ИСХОДНЫЙ ФРАГМЕНТ:
Временами своим необычным, диковинно певучим и словно завораживающим сближением слов: музыкальными раскатами стиха, его странной насыщенностью – этот наименее простой из всех поэтов создавал представление о самом могущественном в изначальной поэзии – ее магической формуле. Возможно, утонченный анализ собственного искусства привел его к некой доктрине и какому-то синтезу заклинания.
Долго считалось, что некоторые словосочетания способны обладать в большей степени силой, нежели очевидным смыслом; что они более понятны, если отнесены к каким-то вещам, нежели к людям; к камню и водам, хищникам и богам, скрытым сокровищам, к энергии и движущей силе жизни, нежели к мыслящей душе; что они яснее Духам, нежели нашему духу. Иногда сама смерть отступала перед зарифмованными заговорами, и могила отпускала призрака. Нет ничего древнее, как, впрочем, и ничего естественнее, чем вера во власть слова, воздействующего, как полагали, не столько своей меновой стоимостью, сколько неким отзвуком, который оно вызывает в самой природе вещей.
Сила воздействия «чар» состояла не в смысле, соотнесенном со словами, а скорее в их звучании и необычности формы. Даже их непонятность была крайне значима.
То, что поют или произносят в самые торжественные или решающие моменты жизни; изрекают во время литургии; шепчут или стонут в порыве страсти; то, что говорят, утешая ребенка или обездоленного, и что подтверждает истинность клятвы, – все эти слова нельзя ни выразить в четко сформулированных мыслях, ни отделить от определенного тона и строя, иначе они тут же становятся бессмысленными и напрасными. Во всех этих случаях интонация и звучание голоса важнее их смысловой нагрузки: они скорее обращены к нашей жизни, нежели к разуму, – я хочу сказать, что слова эти в большей мере призывают нас меняться, чем побуждают понимать.
Никто из современных писателей не отважился, подобно этому поэту, настолько отделить значение слова от легкости его восприятия. Никто так осознанно не различал два воздействия вербального высказывания: передать факт и вызвать эмоции. Поэзия – это компромисс или некое соотношение этих двух функций…
Никто также не дерзнул выразить тайну сущего через тайну языка.

(Пункты данных)
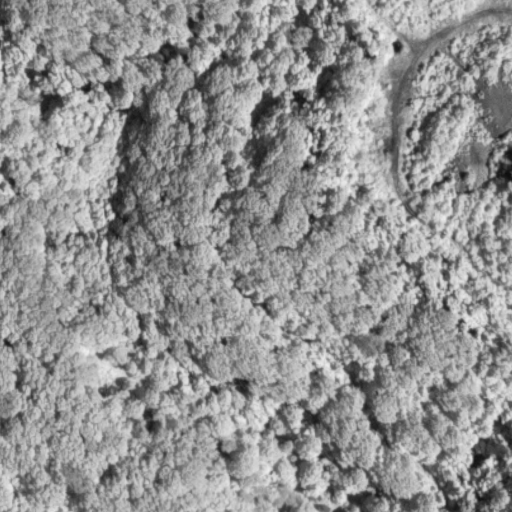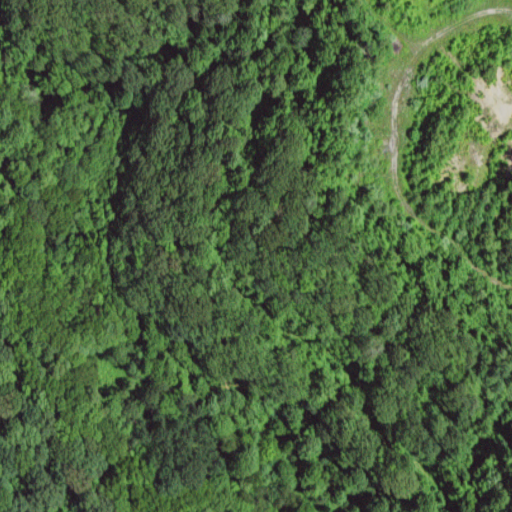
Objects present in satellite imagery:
road: (394, 139)
road: (43, 478)
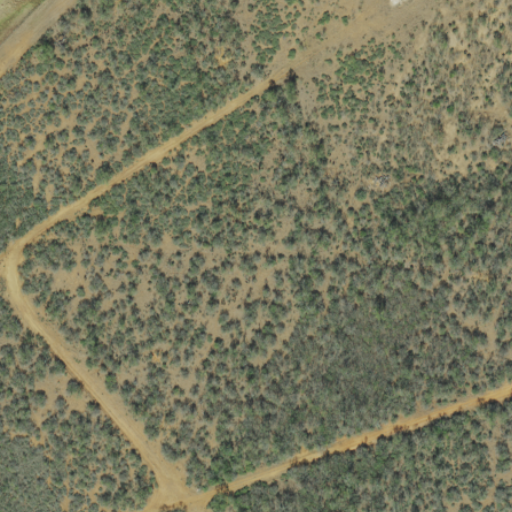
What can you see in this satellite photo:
road: (370, 463)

УКАЗАНИЯ И ТРЕБОВАНИЯ: Обновите фрагмент о магии поэтического слова: приведите его заново, начиная с «То, что поют» и продолжая до «чем побуждают понимать.» включительно, но с заменой «ребенка» на «младенца». Эти пункты взяты из другого источника.

ПОЛНЫЙ ОТВЕТ:
То, что поют или произносят в самые торжественные или решающие моменты жизни; изрекают во время литургии; шепчут или стонут в порыве страсти; то, что говорят, утешая младенца или обездоленного, и что подтверждает истинность клятвы, – все эти слова нельзя ни выразить в четко сформулированных мыслях, ни отделить от определенного тона и строя, иначе они тут же становятся бессмысленными и напрасными. Во всех этих случаях интонация и звучание голоса важнее их смысловой нагрузки: они скорее обращены к нашей жизни, нежели к разуму, – я хочу сказать, что слова эти в большей мере призывают нас меняться, чем побуждают понимать.